When I was a little girl, my Mother had compiled VHS tapes of many different Christmas shows. One of them was the cartoon "The Matchstick Girl." If ever a show changed the way I viewed the world, it was this show.
For those of you who do not know this cartoon, it is about a little girl whose parents live in a subway. Every day they send her out into the street to sell matchsticks from her little chipped coffee mug. One night it is very cold, and she has yet to sell any matchsticks. She stays out late and goes on a wonderful adventure where she is warm and is given much food. In the end, it turns out it was a dream for her body is the last scene of the show. It is the morning, and she is surrounded by people looking at her. She is laying spread eagle in the snow, her young body never to take breath again. The same people who passed by her in a rush just the last day now look upon her little body in horror and self-contempt.

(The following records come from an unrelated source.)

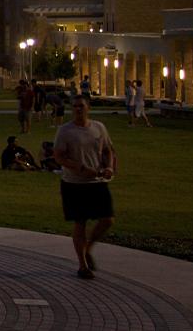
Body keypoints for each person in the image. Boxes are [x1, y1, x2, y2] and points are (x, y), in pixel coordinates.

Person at [53, 96, 118, 280]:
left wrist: (109, 167)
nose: (78, 110)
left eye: (81, 106)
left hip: (97, 183)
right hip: (74, 184)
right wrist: (80, 168)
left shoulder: (99, 127)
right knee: (80, 223)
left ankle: (87, 248)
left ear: (88, 107)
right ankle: (82, 266)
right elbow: (58, 156)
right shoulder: (65, 131)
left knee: (107, 220)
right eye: (74, 107)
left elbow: (108, 150)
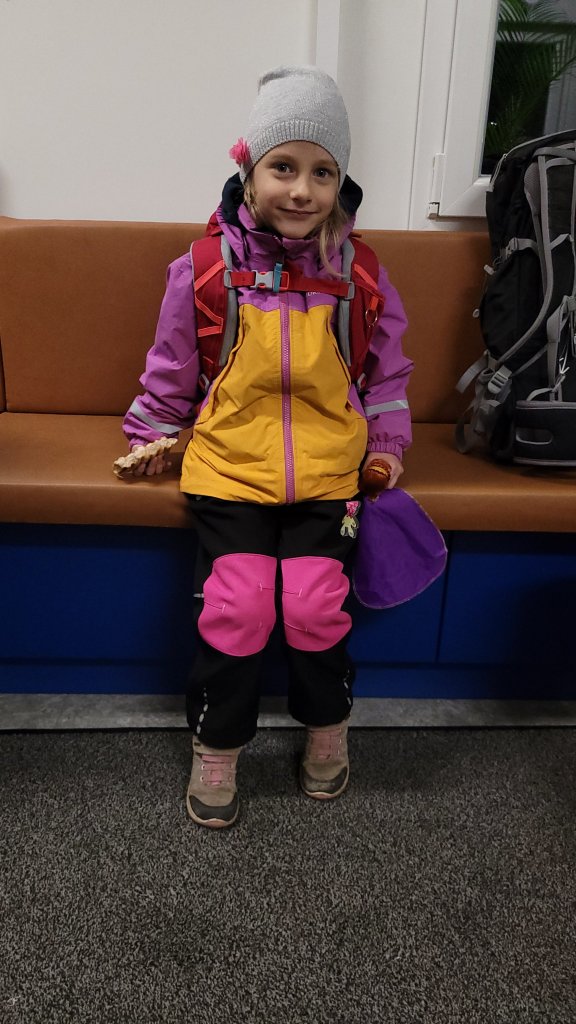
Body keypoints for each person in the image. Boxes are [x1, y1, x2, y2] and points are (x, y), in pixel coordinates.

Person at [121, 65, 413, 829]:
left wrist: (386, 448)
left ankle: (329, 730)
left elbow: (386, 377)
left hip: (330, 473)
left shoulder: (361, 275)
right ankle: (217, 746)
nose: (301, 190)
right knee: (239, 605)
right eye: (283, 167)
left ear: (340, 184)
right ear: (248, 172)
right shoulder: (204, 270)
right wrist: (150, 432)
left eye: (323, 172)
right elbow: (172, 366)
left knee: (315, 607)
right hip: (228, 470)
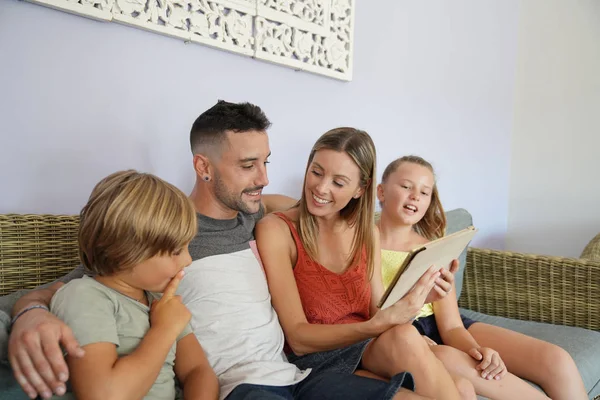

I remember when I was so young I wanted to go into that show and buy all of the little girl's matchsticks. It was the beginning of my disillusionment of the way the world is. It continued a few years later when I read "A Tree Grows in Brooklyn." It continues today as I see it in the streets. How the comfortable ignore these wretched persons, how they feel revolted by them. They are not given a second thought.
I watched a thin lady in Newark New Jersey desperatly try to sell bouquets of flowers in the chilly night on neferious streets. She did not have a stand nor storefront. Just a rugged bucket and a gnarled hand to display the flowers. I would have bought them. I would have bought the lot. It was late at night, and the traffic was dying down, yet still she almost frantically pushed the bouquets up to every passing car window. Her bucket was too full.
The dirty man in Mexico with the stereo round his neck sang. He was so off-key. A scratched pink cup, like the old tupperware kind one could find in an attic, was placed on the ground. No one threw anything into it. I joked with my friends that he might make more if he stopped singing. It wasn't funny, but we laughed our uncomfortableness away.
You hear stories of our own older generation of Americans, old women and men who have seen and heard the stories of the decades, you hear of their suffering. Splitting medicine pills in ha;ves or quarters in order to last longer, eating catfood because other foodstuffs are too expesive. They wait in earnest for their social security check, and huddle in their blankets against the cold nights that cannot be chased away by the lowered thermostat. How could our grandmothers, mothers, aunts and neighbors be these women? These once proud belles of the land, tossing their glossy ringlets in flirtatious dances, casting sons and husbands to their deaths in wars we only vaguely honor, how can they have become these women? They have, as we will one day.
A child mocked in school because his clothers are poor. He is scrawny and not cool. Though they might have the whole kingdom of God to play in, they are poor. Though the very mountains are their playground they are named poor. Every lake their private swimming pool, every tree a special treehouse. They are free of the bounds of Nike and Reebok, yet it is not respected.
There is no more breathing free for these huddled masses. Though they may yearn, the tired and the poor are no longer welcome. Bring them and they will be cast aside. They will be shunned, these untouchables. Called irresponsible or worse. What a world we live in.
There are many matchstick girls out in the world, even here in our America. They become matchstick women, then the matchstick old. Whether they sell matchsticks, flowers, or their own bodies I will say that there is more honor in THAT, than in selling your soul.